A production voice agent should never ask “is the user speaking right now?” It should react to “the user started speaking” and “the user stopped speaking.” Those are events. They happen once. They trigger immediate state transitions.

That distinction sounds subtle but it changes how you write the entire system. State transitions become explicit. There’s a single source of truth for where the conversation is. Debugging gets easier because you have a log of events rather than a history of sampled states.

What doesn’t work

The four-events model assumes your turn-detection provider actually emits these events. Many don’t. If you’re using a basic VAD library — detecting energy drops with a fixed threshold — you only get a rough approximation of EndOfTurn. You don’t get EagerEndOfTurn or TurnResumed. The architecture collapses back to the threshold problem it was meant to replace.

Speculative reasoning also assumes your LLM calls are interruptible. If you’re using a provider without streaming support, you can’t cancel mid-generation. The TurnResumed event fires, but you can’t act on it until the response finishes. The whole point of the eager event disappears.

And even with the right infrastructure, this model doesn’t fix bad transcription. If the STT layer misses words or lags, the transcript you pass to the reasoning step is wrong. Speculative work built on a bad transcript gets cancelled — but the real damage is when it doesn’t get cancelled, because the error looked like a valid EndOfTurn.

The result

When this works, the agent feels like it’s actually listening. It doesn’t jump in during thinking pauses. It doesn’t let silence stretch awkwardly because it started reasoning too late. When you interrupt it, it stops immediately — not after finishing its sentence, not after a brief delay, immediately.

Users don’t think about any of this.
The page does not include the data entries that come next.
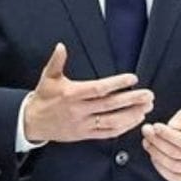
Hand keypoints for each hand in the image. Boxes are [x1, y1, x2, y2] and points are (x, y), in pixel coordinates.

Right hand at [24, 43, 153, 142]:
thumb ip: (57, 61)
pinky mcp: (85, 135)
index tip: (132, 79)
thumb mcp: (48, 77)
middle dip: (131, 100)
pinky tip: (134, 120)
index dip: (117, 84)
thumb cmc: (43, 98)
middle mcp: (79, 110)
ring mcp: (83, 125)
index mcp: (72, 94)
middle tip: (148, 95)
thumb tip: (61, 46)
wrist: (32, 122)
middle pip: (110, 106)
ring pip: (112, 122)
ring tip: (146, 107)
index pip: (99, 89)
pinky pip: (107, 133)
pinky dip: (122, 128)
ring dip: (131, 115)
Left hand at [141, 109, 180, 180]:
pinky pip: (172, 176)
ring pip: (172, 166)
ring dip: (155, 154)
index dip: (167, 134)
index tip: (155, 126)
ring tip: (147, 142)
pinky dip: (159, 167)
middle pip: (176, 154)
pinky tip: (153, 155)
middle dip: (157, 142)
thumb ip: (180, 118)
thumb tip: (169, 127)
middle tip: (146, 132)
They just notice that the conversation feels natural instead of mechanical. That “it actually listens” feeling isn’t personality or voice quality — it’s correct turn management underneath.

The silence threshold approach feels like a latency problem. You tune it, you optimize it, you still get the wrong behavior. The event-driven approach with speculative reasoning isn’t faster — the models aren’t doing less work. It just starts doing the right work at the right time, and stops when it should stop.

That’s the difference between an agent that feels broken and one that feels like it’s actually there.